**TEXT UNDER STUDY:**
Speech at the Iusy Festival 2000, Sweden July 28 2000

Vox Populi - Is It Real

In his book, "The Lexus and the Olive Tree - Understanding Globalisation", Thomas Friedman says:

" Like all revolutions, globalisation involves a shift in power from one group to another. In most countries it involves a power shift from the state and its bureaucrats to the private sector and entrepreneurs." (p 274).

He argues that this victorious power bloc has designed its own particular suit of clothing to advance its interests - a " golden straitjacket" that is " the defining political - economic garment of the (the) globalisation era." (p 86).

" To fit into the Golden Straitjacket, " he writes,

" a country must either adopt, or be seen as moving towards, the following golden rules: making the private sector the primary engine of its economic growth, maintaining a low rate of inflation and price stability, shrinking the size of its state bureaucracy, maintaining as close to a balanced budget as possible, if not a surplus, eliminating and lowering tariffs on imported goods, removing restrictions on foreign investment, getting rid of quotas and domestic monopolies, increasing exports, privatising state- owned industries and utilities, deregulating capital markets, making its currency convertible, opening its industries, stock and bond markets to direct foreign ownership and investment, deregulating its economy to promote as much domestic competition as possible, eliminating government corruption, subsidies and kickbacks as much as possible, opening its banking and telecommunications systems to private ownership and competition, allowing its citizen to choose from an array of competing pension options and foreign-run pension and mutual funds. When you stitch all these pieces together you have the Golden Straitjacket.

" Unfortunately, this Golden Straitjacket is pretty much ' one size fits all '. So it pinches certain groups, squeezes other and keeps a society under pressure to constantly streamline its economic institutions and upgrade its performance...It is not always pretty or gentle or comfortable. But it's here and it's the only model on the rack this historical season.

**DATA SHOWN:**

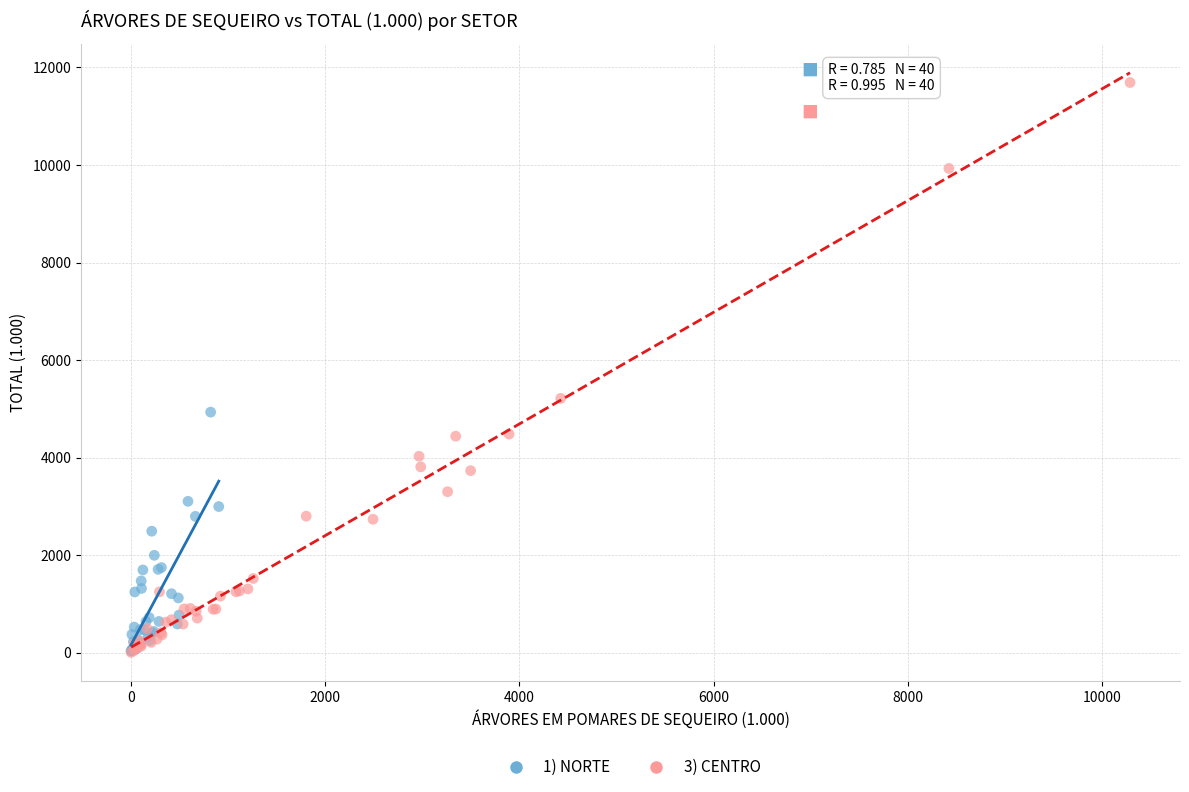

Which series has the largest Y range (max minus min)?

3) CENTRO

---

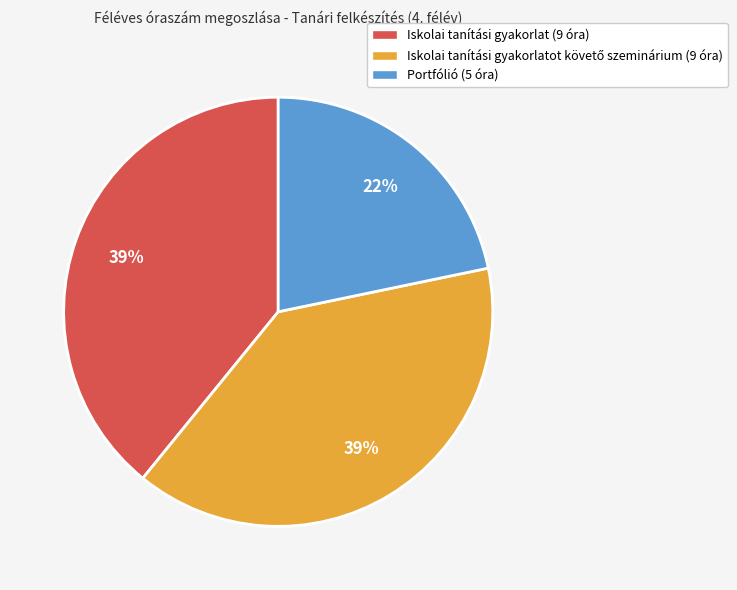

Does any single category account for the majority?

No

**YOUR ASSIGNMENT:**
Copy out the speech on globalization in full, word for word. The lines have no connection to the speech on globalization.

**ANSWER TO THE EXERCISE:**
Speech at the Iusy Festival 2000, Sweden July 28 2000

Vox Populi - Is It Real

In his book, "The Lexus and the Olive Tree - Understanding Globalisation", Thomas Friedman says:

" Like all revolutions, globalisation involves a shift in power from one group to another. In most countries it involves a power shift from the state and its bureaucrats to the private sector and entrepreneurs." (p 274).

He argues that this victorious power bloc has designed its own particular suit of clothing to advance its interests - a " golden straitjacket" that is " the defining political - economic garment of the (the) globalisation era." (p 86).

" To fit into the Golden Straitjacket, " he writes,

" a country must either adopt, or be seen as moving towards, the following golden rules: making the private sector the primary engine of its economic growth, maintaining a low rate of inflation and price stability, shrinking the size of its state bureaucracy, maintaining as close to a balanced budget as possible, if not a surplus, eliminating and lowering tariffs on imported goods, removing restrictions on foreign investment, getting rid of quotas and domestic monopolies, increasing exports, privatising state- owned industries and utilities, deregulating capital markets, making its currency convertible, opening its industries, stock and bond markets to direct foreign ownership and investment, deregulating its economy to promote as much domestic competition as possible, eliminating government corruption, subsidies and kickbacks as much as possible, opening its banking and telecommunications systems to private ownership and competition, allowing its citizen to choose from an array of competing pension options and foreign-run pension and mutual funds. When you stitch all these pieces together you have the Golden Straitjacket.

" Unfortunately, this Golden Straitjacket is pretty much ' one size fits all '. So it pinches certain groups, squeezes other and keeps a society under pressure to constantly streamline its economic institutions and upgrade its performance...It is not always pretty or gentle or comfortable. But it's here and it's the only model on the rack this historical season.